And, of course, Albert Camus’ “The Stranger.” My favorite book of all time.
So, are some books too risque to be included on suggested summer reading lists? Ugh, I guess the case COULD be made for that, depending on a parent’s level of censorship and what they don’t want their kids reading.
I guess I just put more onus on the reader. Read as much as you can, read things you don’t agree with, read things that blow your mind one way or another. But, read it all. I don’t get why some people are so scared of this. Let them read. Let them make up their own minds.
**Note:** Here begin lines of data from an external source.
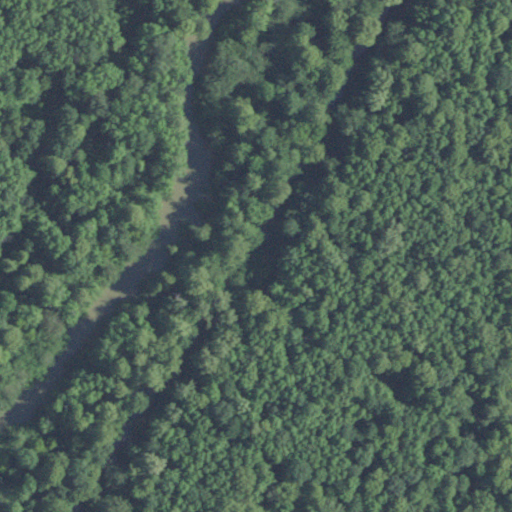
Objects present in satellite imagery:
river: (153, 230)
river: (230, 254)
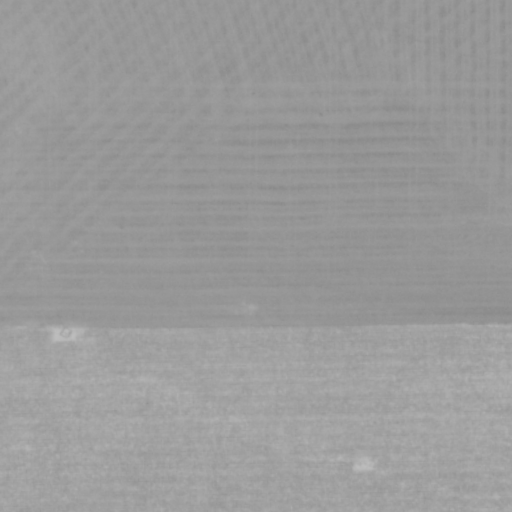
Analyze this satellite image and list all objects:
building: (436, 342)
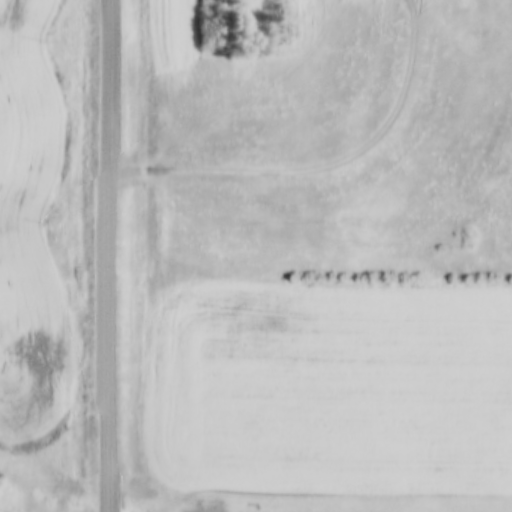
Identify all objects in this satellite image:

“Inappropriate” and “pornographic” were the words Paula Whittman used to describe two books on East Penn School District’s summer reading list when she addressed the board of directors at their meeting Monday night.
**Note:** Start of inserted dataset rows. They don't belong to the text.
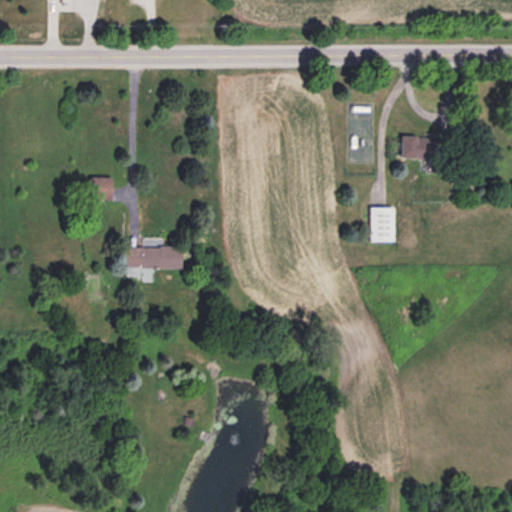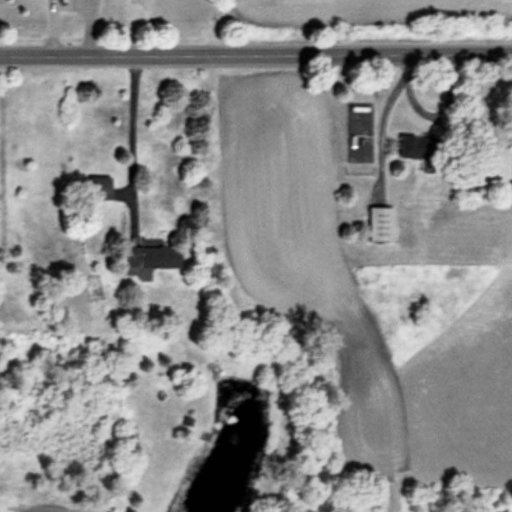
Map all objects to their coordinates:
road: (256, 55)
building: (426, 152)
building: (99, 189)
building: (380, 225)
building: (24, 239)
building: (151, 258)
The books, “Prep” by Curtis Sittenfeld and “The Electric Kool-Aid Acid Test” by Tom Wolfe, were brought to the board’s attention by Whittman and Jeff Lotte of Emmaus. Lotte passed out photocopied pages from each book with highlighted excerpts that Whittman described as “just a small example of what’s in these books.”
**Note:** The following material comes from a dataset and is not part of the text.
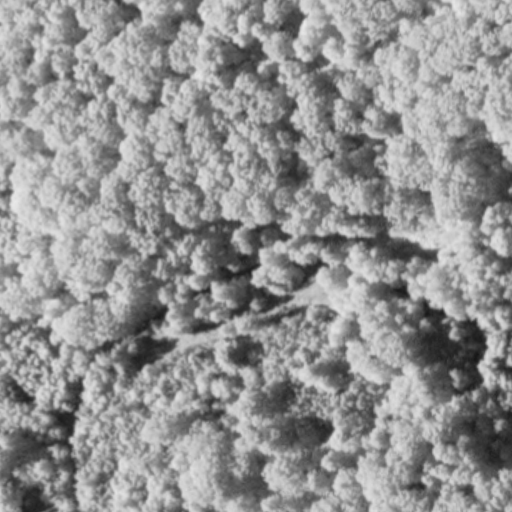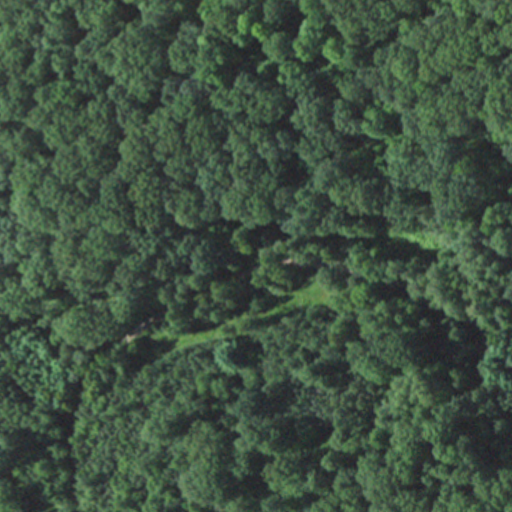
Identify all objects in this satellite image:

“As parents we work hard to guide our kids and we want them to be upstanding citizens,” Whittman said. “We don’t want to be undermined by the school district. How could pornographic material like this be recommended to our children?” SOURCE: The Morning Call
“The Electric Kool-Aid Acid Test” is pretty tame, to be honest. Tom Wolfe always, to me at least, was a better painter of a literary landscape than a moral story teller, but, whatever.
I guess the point here is that it’s on the suggested reading list. So, as much as it pains me to say it, I can SEE their point on this. It’s almost same way that a school district isn’t going to put the Bible on a suggest reading list.
Ack, why can’t I remember any of the other awful and immoral books I read in high school? There have to be like 100 more examples that are way worse than “Kool-Aid.”
That’s how we educate in some instances. Read the stuff that we all deem “OK” and “safe” and, if you’re lucky, you’ll get a teacher who may suggest a book that will blow your mind and get you thinking outside the box or maybe you’ll get into college and start reading some really awesome stuff. Or, if you’re really lucky, you’ll have a bunch of cool friends who will suggest some books to you as well.
However, if you’re a kid who happens to be reading this post right now, I recommend reading it. And, read a lot of Albert Camus and a bunch of Chuck Palahniuk and whatever else you can get your hands on.
Then, during and after you read it, make up your own mind. Think for yourself. All that jazz.